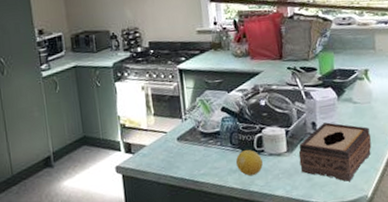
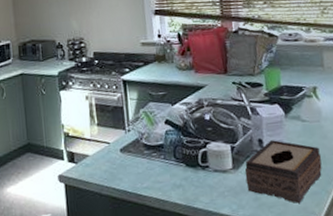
fruit: present [236,150,263,176] -> none [180,165,208,192]

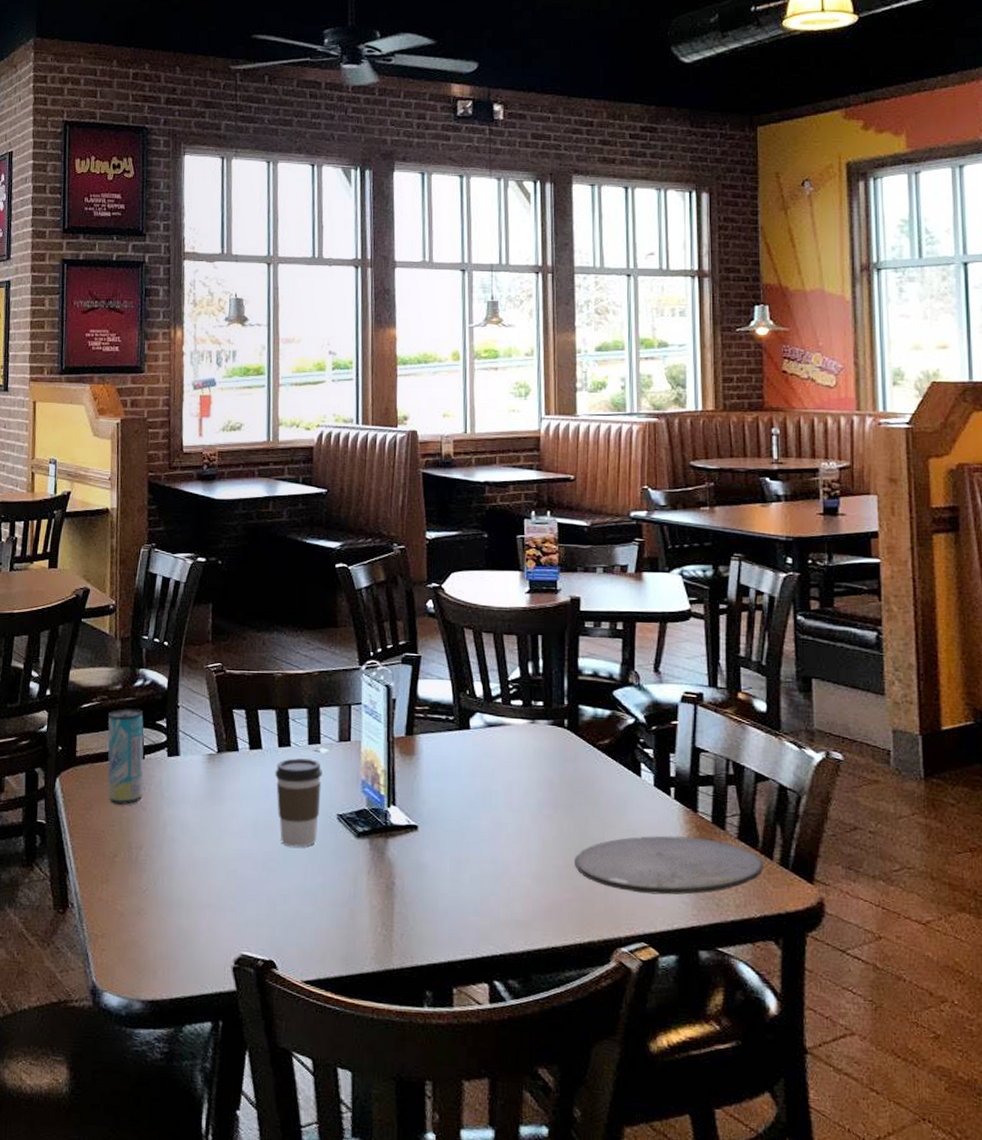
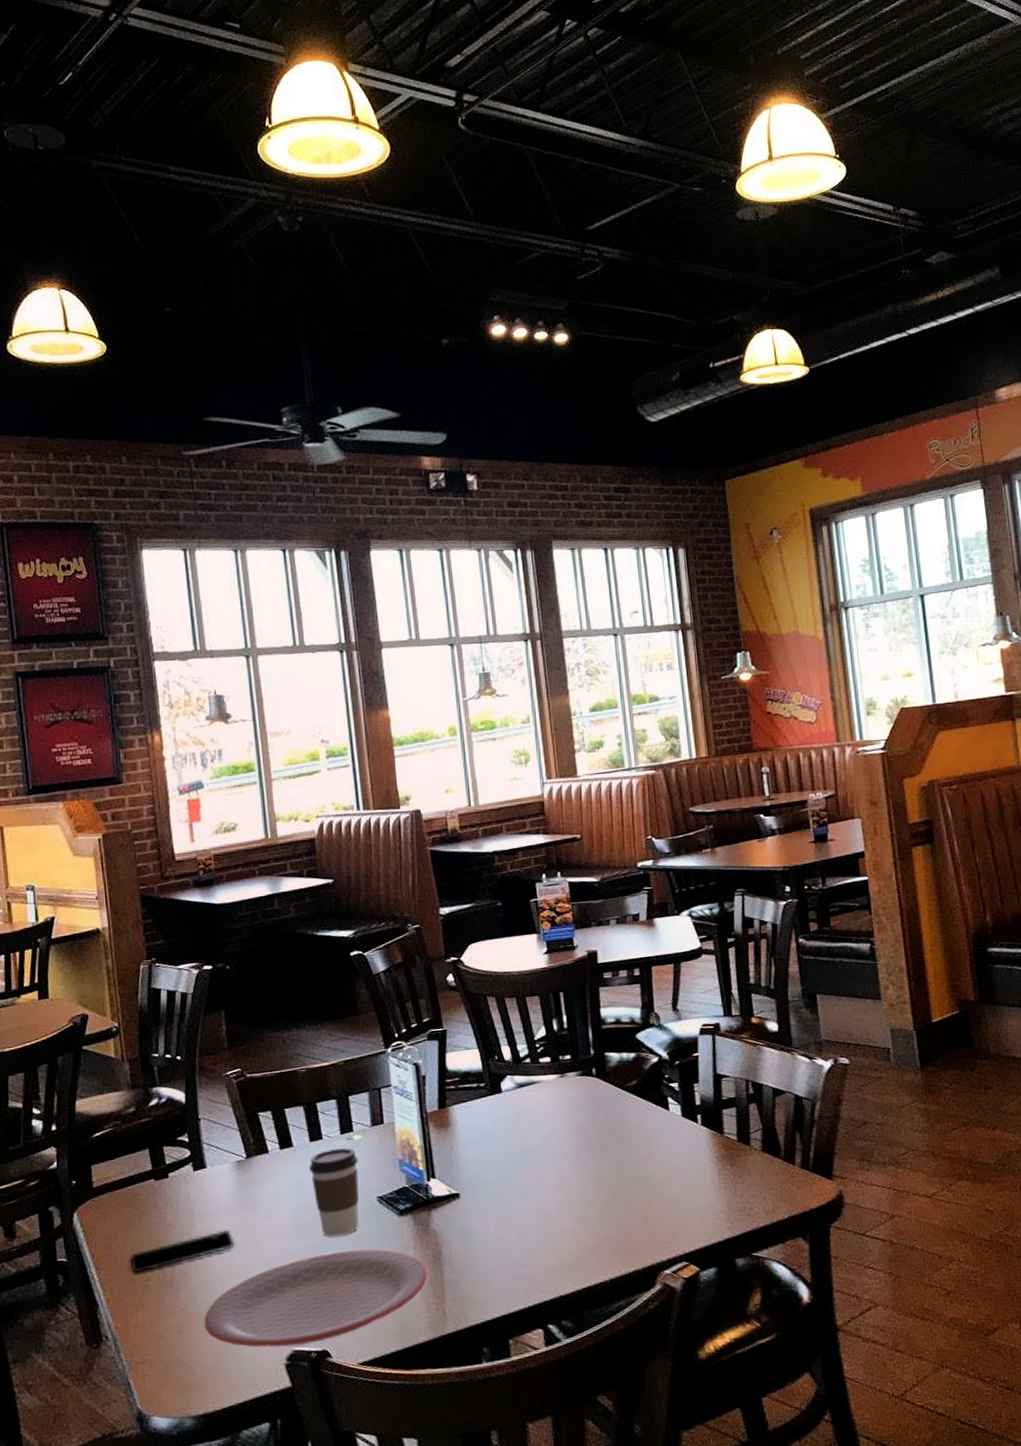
smartphone: none [101,820,198,848] -> present [130,1230,235,1272]
beverage can: present [107,707,144,805] -> none [123,1128,171,1228]
plate: none [162,862,377,951] -> present [204,1249,427,1347]
plate: present [575,835,763,895] -> none [614,1156,787,1218]

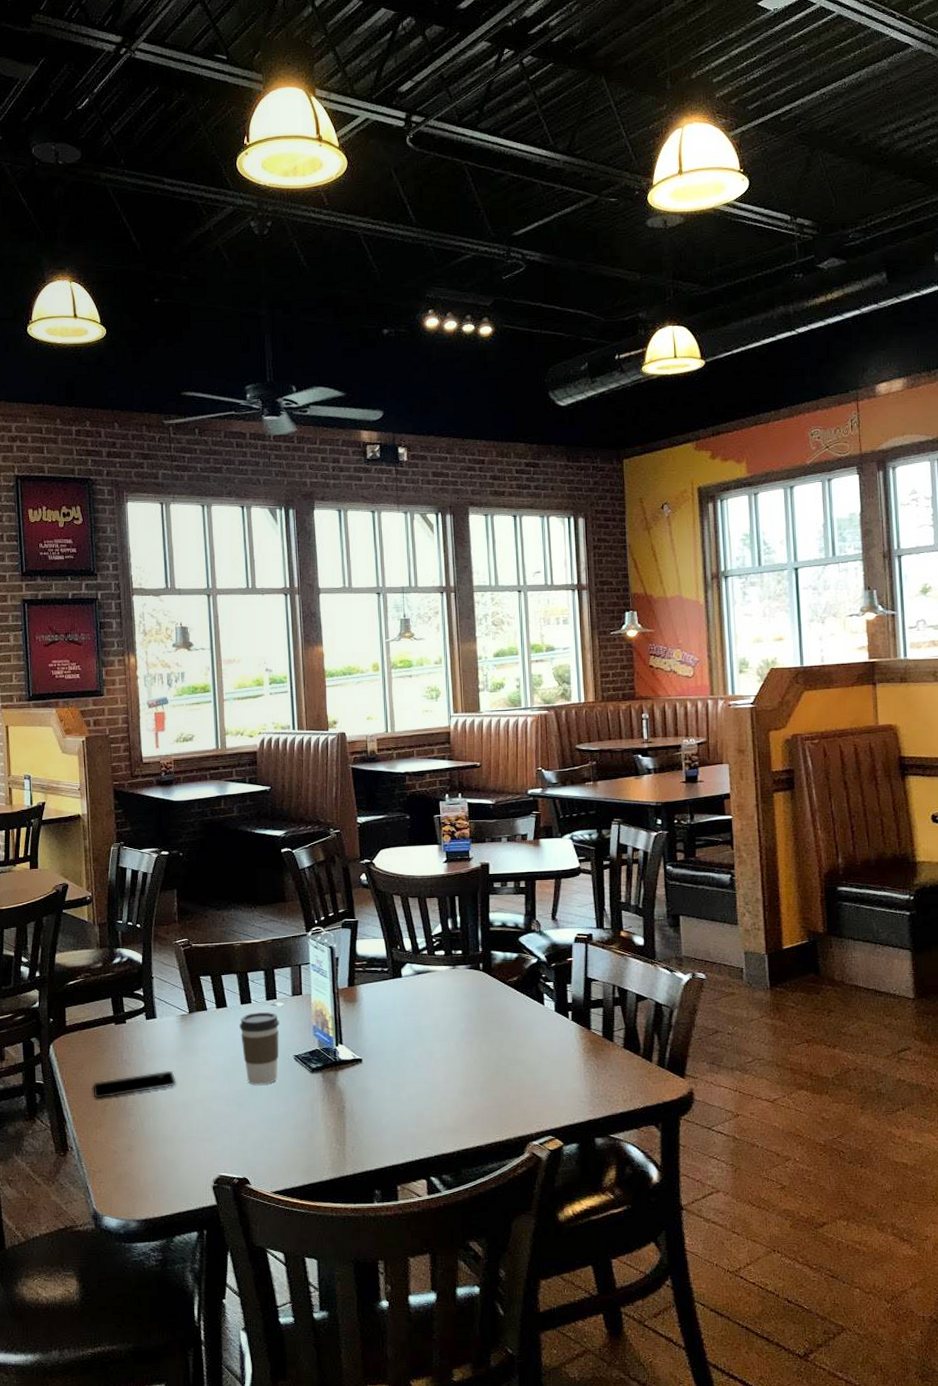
plate: present [204,1249,427,1347] -> none [149,1097,331,1171]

■ ■ ■ ■ ■ ■ ■

## [What to work on]
Working from the listing above, retype it exactly but include no images.

## [Finished exercise]
fruit: present [236,150,263,176] -> none [180,165,208,192]

smartphone: none [101,820,198,848] -> present [130,1230,235,1272]
beverage can: present [107,707,144,805] -> none [123,1128,171,1228]
plate: none [162,862,377,951] -> present [204,1249,427,1347]
plate: present [575,835,763,895] -> none [614,1156,787,1218]

plate: present [204,1249,427,1347] -> none [149,1097,331,1171]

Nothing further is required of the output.